== Segment start ==

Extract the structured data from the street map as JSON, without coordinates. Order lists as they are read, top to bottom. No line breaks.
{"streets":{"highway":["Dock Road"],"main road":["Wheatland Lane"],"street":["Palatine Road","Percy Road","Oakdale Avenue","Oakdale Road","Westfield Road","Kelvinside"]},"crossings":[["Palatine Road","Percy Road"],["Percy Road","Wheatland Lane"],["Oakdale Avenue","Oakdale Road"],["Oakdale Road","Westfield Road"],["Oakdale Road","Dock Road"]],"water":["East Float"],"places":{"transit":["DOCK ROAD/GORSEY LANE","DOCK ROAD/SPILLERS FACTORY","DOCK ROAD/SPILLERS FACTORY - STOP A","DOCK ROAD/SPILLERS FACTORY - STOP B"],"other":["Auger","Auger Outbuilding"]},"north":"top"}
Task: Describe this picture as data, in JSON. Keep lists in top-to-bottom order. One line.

== Segment end ==
== Segment start ==

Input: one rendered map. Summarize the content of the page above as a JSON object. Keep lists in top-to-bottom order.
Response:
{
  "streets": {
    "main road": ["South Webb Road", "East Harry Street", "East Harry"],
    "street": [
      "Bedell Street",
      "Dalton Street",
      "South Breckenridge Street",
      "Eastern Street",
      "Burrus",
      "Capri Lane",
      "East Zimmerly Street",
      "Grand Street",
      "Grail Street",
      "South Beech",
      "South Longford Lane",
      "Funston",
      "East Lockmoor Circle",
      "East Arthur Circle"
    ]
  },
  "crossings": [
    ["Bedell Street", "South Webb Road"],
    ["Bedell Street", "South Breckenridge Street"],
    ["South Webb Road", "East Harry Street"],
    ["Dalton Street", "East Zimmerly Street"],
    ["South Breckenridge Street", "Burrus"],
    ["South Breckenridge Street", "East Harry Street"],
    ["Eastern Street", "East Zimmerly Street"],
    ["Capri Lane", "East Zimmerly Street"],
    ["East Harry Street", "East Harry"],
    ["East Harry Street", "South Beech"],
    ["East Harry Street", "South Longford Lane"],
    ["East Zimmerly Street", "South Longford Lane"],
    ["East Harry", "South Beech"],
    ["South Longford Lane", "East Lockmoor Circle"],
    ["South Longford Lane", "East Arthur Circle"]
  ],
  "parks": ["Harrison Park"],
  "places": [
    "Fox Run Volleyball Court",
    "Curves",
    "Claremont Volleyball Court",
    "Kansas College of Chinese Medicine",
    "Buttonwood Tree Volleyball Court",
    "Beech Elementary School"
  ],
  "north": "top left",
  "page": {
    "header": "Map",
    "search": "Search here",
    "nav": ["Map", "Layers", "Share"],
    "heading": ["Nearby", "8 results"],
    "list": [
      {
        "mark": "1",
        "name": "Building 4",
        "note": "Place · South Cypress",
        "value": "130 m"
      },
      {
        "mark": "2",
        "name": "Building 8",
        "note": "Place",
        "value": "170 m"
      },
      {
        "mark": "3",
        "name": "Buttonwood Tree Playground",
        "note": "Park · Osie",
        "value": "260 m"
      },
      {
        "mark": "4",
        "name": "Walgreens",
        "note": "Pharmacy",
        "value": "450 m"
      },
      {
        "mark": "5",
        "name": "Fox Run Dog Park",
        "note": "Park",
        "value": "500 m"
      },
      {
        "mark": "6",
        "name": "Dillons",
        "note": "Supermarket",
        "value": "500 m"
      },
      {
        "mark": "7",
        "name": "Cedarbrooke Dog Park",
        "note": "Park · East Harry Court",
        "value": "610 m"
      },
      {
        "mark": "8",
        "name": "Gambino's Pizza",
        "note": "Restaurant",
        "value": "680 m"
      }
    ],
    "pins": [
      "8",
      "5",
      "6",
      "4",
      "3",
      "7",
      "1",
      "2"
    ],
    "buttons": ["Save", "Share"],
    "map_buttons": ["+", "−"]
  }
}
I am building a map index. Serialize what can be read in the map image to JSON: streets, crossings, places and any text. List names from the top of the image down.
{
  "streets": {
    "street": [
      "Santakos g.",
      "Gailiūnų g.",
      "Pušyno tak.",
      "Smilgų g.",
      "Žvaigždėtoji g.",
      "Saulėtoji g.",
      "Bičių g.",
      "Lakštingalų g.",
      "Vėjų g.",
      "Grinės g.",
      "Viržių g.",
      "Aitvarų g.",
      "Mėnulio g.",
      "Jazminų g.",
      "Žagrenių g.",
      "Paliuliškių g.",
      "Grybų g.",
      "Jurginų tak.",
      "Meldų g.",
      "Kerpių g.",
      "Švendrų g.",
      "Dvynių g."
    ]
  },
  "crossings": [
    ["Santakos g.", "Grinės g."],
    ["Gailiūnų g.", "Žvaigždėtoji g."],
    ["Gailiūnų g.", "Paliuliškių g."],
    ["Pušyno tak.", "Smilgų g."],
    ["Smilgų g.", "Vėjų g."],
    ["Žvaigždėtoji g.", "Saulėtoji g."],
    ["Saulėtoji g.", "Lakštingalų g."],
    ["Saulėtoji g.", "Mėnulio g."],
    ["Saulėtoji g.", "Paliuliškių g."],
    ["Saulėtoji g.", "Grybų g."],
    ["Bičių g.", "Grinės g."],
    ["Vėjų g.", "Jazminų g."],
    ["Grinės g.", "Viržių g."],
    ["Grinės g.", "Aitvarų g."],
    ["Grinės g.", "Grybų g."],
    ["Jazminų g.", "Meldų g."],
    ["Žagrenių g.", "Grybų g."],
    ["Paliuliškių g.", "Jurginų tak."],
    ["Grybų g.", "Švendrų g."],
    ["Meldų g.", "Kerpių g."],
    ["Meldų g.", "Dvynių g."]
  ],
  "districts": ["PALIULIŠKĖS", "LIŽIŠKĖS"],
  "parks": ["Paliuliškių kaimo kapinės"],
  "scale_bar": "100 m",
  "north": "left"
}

== Segment end ==
== Segment start ==

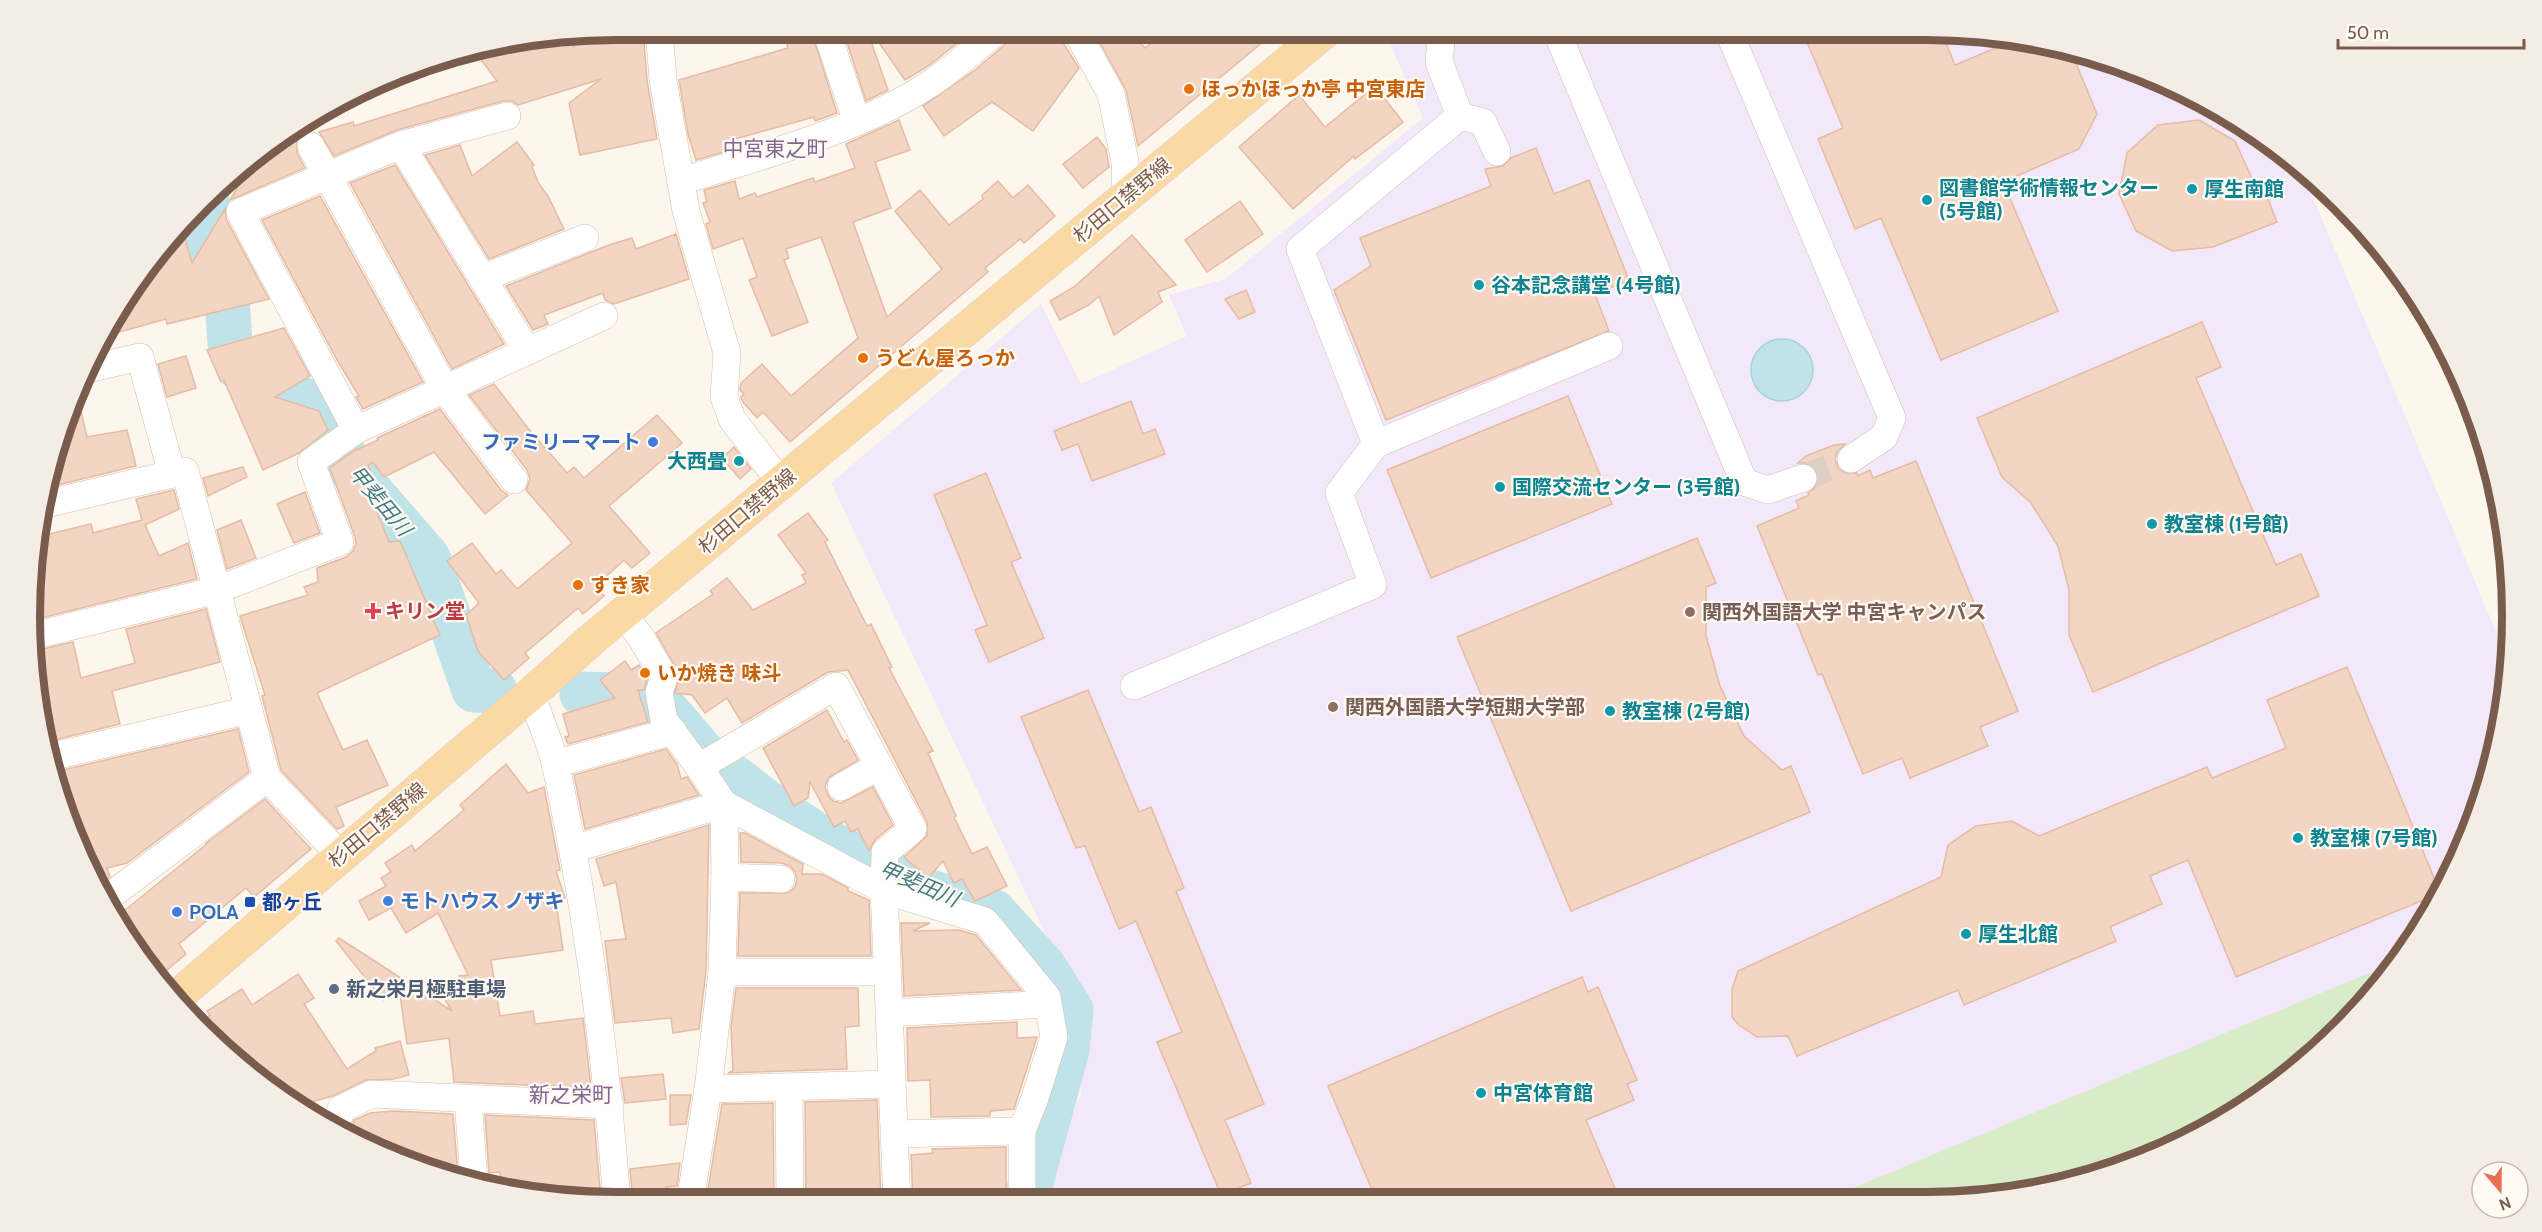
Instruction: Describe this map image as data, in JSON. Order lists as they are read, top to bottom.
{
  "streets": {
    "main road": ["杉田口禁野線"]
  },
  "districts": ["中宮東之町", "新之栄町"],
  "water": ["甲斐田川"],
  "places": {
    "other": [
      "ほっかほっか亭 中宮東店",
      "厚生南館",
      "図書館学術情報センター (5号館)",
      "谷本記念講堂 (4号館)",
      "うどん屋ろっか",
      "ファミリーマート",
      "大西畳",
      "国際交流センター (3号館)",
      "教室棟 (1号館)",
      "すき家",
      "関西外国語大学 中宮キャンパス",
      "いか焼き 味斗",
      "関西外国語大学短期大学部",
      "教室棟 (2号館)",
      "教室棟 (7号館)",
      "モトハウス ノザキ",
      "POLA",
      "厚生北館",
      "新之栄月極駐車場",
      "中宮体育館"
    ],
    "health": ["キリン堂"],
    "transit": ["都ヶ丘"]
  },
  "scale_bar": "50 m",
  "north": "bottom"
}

== Segment end ==

## Directions for this task
Working from the records above, write out verbatim only the lines from the line containing "Extract the structured" through the line containing "Task: Describe this".

## Final answer
Extract the structured data from the street map as JSON, without coordinates. Order lists as they are read, top to bottom. No line breaks.
{"streets":{"highway":["Dock Road"],"main road":["Wheatland Lane"],"street":["Palatine Road","Percy Road","Oakdale Avenue","Oakdale Road","Westfield Road","Kelvinside"]},"crossings":[["Palatine Road","Percy Road"],["Percy Road","Wheatland Lane"],["Oakdale Avenue","Oakdale Road"],["Oakdale Road","Westfield Road"],["Oakdale Road","Dock Road"]],"water":["East Float"],"places":{"transit":["DOCK ROAD/GORSEY LANE","DOCK ROAD/SPILLERS FACTORY","DOCK ROAD/SPILLERS FACTORY - STOP A","DOCK ROAD/SPILLERS FACTORY - STOP B"],"other":["Auger","Auger Outbuilding"]},"north":"top"}
Task: Describe this picture as data, in JSON. Keep lists in top-to-bottom order. One line.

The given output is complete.